Ribociclib (LEE011): Mechanism of Action and Clinical Impact of This Selective Cyclin-Dependent Kinase 4/6 Inhibitor in Various Solid Tumors

Abstract

The cyclin D-cyclin-dependent kinase (CDK) 4/6-p16-retinoblastoma (Rb) pathway is commonly disrupted in cancer, leading to abnormal cell proliferation. Therapeutics targeting this pathway have demonstrated antitumor effects in preclinical and clinical studies. Ribociclib is a selective, orally bioavailable inhibitor of CDK4 and CDK6, which received FDA approval in March 2017 and is set to enter the treatment landscape alongside other CDK4/6 inhibitors, including palbociclib and abemaciclib. Here, we describe the mechanism of action of ribociclib and review preclinical and clinical data from phase I, II, and III trials of ribociclib across different tumor types, within the context of other selective CDK4/6 inhibitors.
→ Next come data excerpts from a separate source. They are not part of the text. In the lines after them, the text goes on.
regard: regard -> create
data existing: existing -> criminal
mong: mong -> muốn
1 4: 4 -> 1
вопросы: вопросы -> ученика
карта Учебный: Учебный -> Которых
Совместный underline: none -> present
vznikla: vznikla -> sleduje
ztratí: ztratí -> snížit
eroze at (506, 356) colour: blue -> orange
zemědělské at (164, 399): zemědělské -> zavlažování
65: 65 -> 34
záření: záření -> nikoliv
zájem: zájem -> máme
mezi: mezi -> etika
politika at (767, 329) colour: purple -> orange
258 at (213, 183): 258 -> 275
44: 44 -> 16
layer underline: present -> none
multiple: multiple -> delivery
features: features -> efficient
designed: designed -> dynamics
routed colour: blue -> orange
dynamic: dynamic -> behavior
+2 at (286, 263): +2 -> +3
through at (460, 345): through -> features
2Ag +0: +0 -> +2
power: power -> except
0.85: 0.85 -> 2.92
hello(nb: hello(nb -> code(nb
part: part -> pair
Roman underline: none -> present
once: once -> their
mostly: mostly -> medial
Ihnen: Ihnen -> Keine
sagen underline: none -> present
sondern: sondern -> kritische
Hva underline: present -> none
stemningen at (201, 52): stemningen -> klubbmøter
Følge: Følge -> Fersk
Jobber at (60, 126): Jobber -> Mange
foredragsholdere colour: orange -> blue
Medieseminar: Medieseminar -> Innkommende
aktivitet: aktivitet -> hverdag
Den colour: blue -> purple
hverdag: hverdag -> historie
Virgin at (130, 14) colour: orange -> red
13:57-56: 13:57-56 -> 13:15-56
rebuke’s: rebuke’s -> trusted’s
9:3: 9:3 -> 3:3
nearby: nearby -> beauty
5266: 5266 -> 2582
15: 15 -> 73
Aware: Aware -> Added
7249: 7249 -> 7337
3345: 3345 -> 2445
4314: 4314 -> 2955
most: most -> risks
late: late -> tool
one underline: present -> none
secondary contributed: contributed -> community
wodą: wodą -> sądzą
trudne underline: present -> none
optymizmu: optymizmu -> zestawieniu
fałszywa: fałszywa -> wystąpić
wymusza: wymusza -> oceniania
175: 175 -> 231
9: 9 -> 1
The pharmacokinetics, pharmacodynamics, safety, tolerability, and clinical responses with ribociclib as a single agent or in combination with other therapies are discussed, and an overview of the broad portfolio of ongoing clinical trials with ribociclib across a wide range of indications is presented. On the basis of the available data, ribociclib has a manageable tolerability profile and therapeutic potential for a variety of cancer types. Its high selectivity makes it an important partner drug for other targeted therapies, and it has been shown to enhance the clinical activity of existing anticancer therapies and delay the development of treatment resistance, without markedly increasing toxicity. Ongoing trials of doublet and triplet targeted therapies containing ribociclib seek to identify optimal CDK4/6-based targeted combination regimens for various tumor types and advance the field of precision therapeutics in oncology. Clin Cancer Res; 23(13); 3251-62. ©2017 AACR.

Figure 1

The role of cyclin–CDK complexes and the cyclin D–CDK4/6–p16–Rb pathway in the cell cycle The cell cycle is regulated by cyclins and checkpoints, with different cyclins (and cyclin–CDK combinations) and checkpoints acting at phase transition of the cell cycle. At the G1–S cell cycle checkpoint, mutiple mitogenic pathways including ER and PI3K/AKT/mTOR promote the synthesis of cyclin D, which associates with and activates CDK4/6. Activated CDK4/6 phosphorylates the Rb protein to disrupt its sequestering interaction with E2F, releasing its transcription effect and allowing the expression of genes necessary for cell cycle progression, including cyclin E. Cyclin E associates with CDK2, which further phosphorylates Rb, resulting in progression of the cell cycle past the restriction point and irreversible S phase entry. Additional cyclin–CDK complexes act at further cell cycle checkpoints; cyclin A–CDK2 enables the S–G2 transition, and cyclin A–CDK1 and cyclin B–CDK1 facilitate the onset and progression of mitosis, respectively (82). Selective inhibitors of CDK4/6, such as ribociclib, act directly on the cyclin D–CDK4/6–p16–Rb pathway to block cell cycle progression. The pathway may also be impacted by inhibitors of other pathways acting upstream of CDK4/6, providing a rationale for dual inhibition. CDK, cyclin-dependent kinase; ER, estrogen receptor; HER2, human epidermal growth factor receptor-2; IGF1R, insulin-like growth factor 1 receptor; MAPK, mitogen-activated protein kinase; RTK, receptor tyrosine kinase.